▶ Data under study:

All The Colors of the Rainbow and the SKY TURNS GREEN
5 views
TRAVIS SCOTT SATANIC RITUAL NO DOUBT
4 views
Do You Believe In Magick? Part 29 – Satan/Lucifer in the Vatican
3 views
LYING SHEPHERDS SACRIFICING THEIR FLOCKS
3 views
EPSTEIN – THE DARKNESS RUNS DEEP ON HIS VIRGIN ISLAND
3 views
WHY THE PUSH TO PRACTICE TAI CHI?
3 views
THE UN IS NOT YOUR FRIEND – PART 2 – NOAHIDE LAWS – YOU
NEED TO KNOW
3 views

▶ Written task: Copy task. Give back the whole listing exactly as written.

▶ Response area:
All The Colors of the Rainbow and the SKY TURNS GREEN
5 views
TRAVIS SCOTT SATANIC RITUAL NO DOUBT
4 views
Do You Believe In Magick? Part 29 – Satan/Lucifer in the Vatican
3 views
LYING SHEPHERDS SACRIFICING THEIR FLOCKS
3 views
EPSTEIN – THE DARKNESS RUNS DEEP ON HIS VIRGIN ISLAND
3 views
WHY THE PUSH TO PRACTICE TAI CHI?
3 views
THE UN IS NOT YOUR FRIEND – PART 2 – NOAHIDE LAWS – YOU
NEED TO KNOW
3 views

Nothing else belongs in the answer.